This is particularly why I like Ubuntu these days. It seems they have a vision
and are sticking to it. Most current Ubuntu users are going to be quite happy,
but there will be a few very vocal community members who are essentially
caught in a "who moved my cheese" scenario and they will be quite loud. Unity
is turning out to be the best DE in all of Linux and they are doing something
different, bold and it is clear there is a unified vision there. Had they
listened to the community, they would still be doing GNOME2 for the next 10
years and the status quo would remain...no movement, no growth, no real
innovation.

Another community that seems to get it right, as much as I am not a fan of the
whole community, is Rails. DHH made some tough calls (Coffescript and not
going to HAML and Rspec) and there were quite a few people who hated those
decisions, but DHH either had a vision or made a random call (hard to tell in
his case) and stuck with it. Seems to be working out for them.

And, lastly, Apple. I really, really dislike Apple these days. I think they
are going Evil pretty quickly. BUT, they stick to their guns when everyone
else tells them they should be doing something different. Let other people
build mac hardware? Open up iPhone/iPad development off Macs? Flash on the
iPhone/iPad?
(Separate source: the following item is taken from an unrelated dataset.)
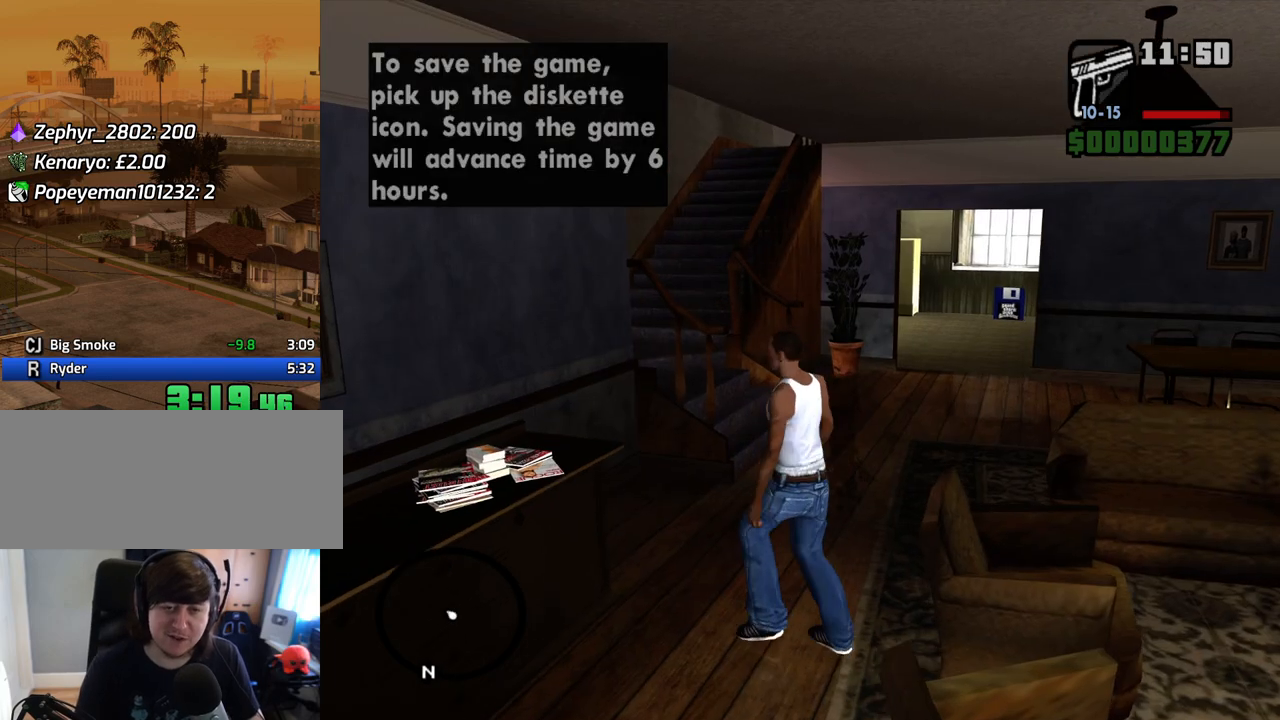
{"keys": ["s"], "mouse": [], "events": []}
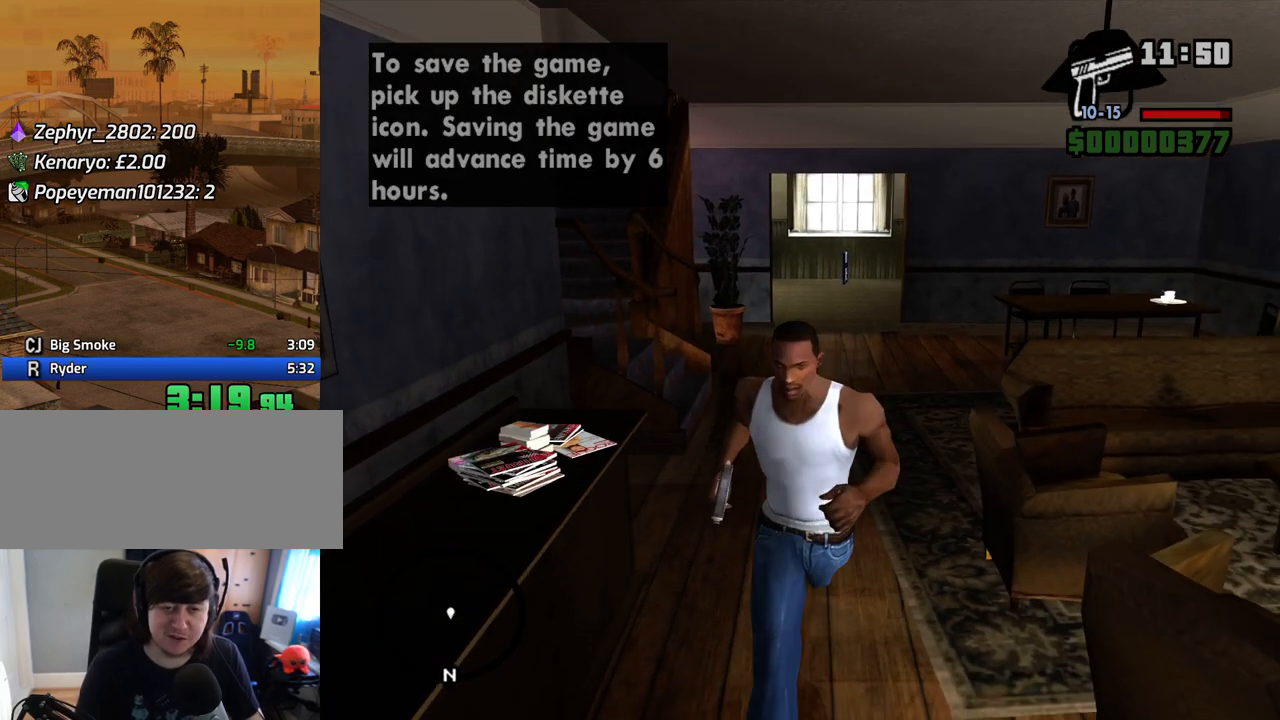
{"keys": ["s"], "mouse": [], "events": []}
App store taking 30% from in app purchases?

Overall, I think the message is this: Have a vision, understand what you are
doing and execute to your vision. You might be right, you might be wrong, but
you can't please everyone so know what you are trying to do and do it. Hot or
cold but not lukewarm.

------
gravitronic
This is especially important in the era of MVP where you are showing the
public the absolute bear minimum and all further progress is done in the
public's eye.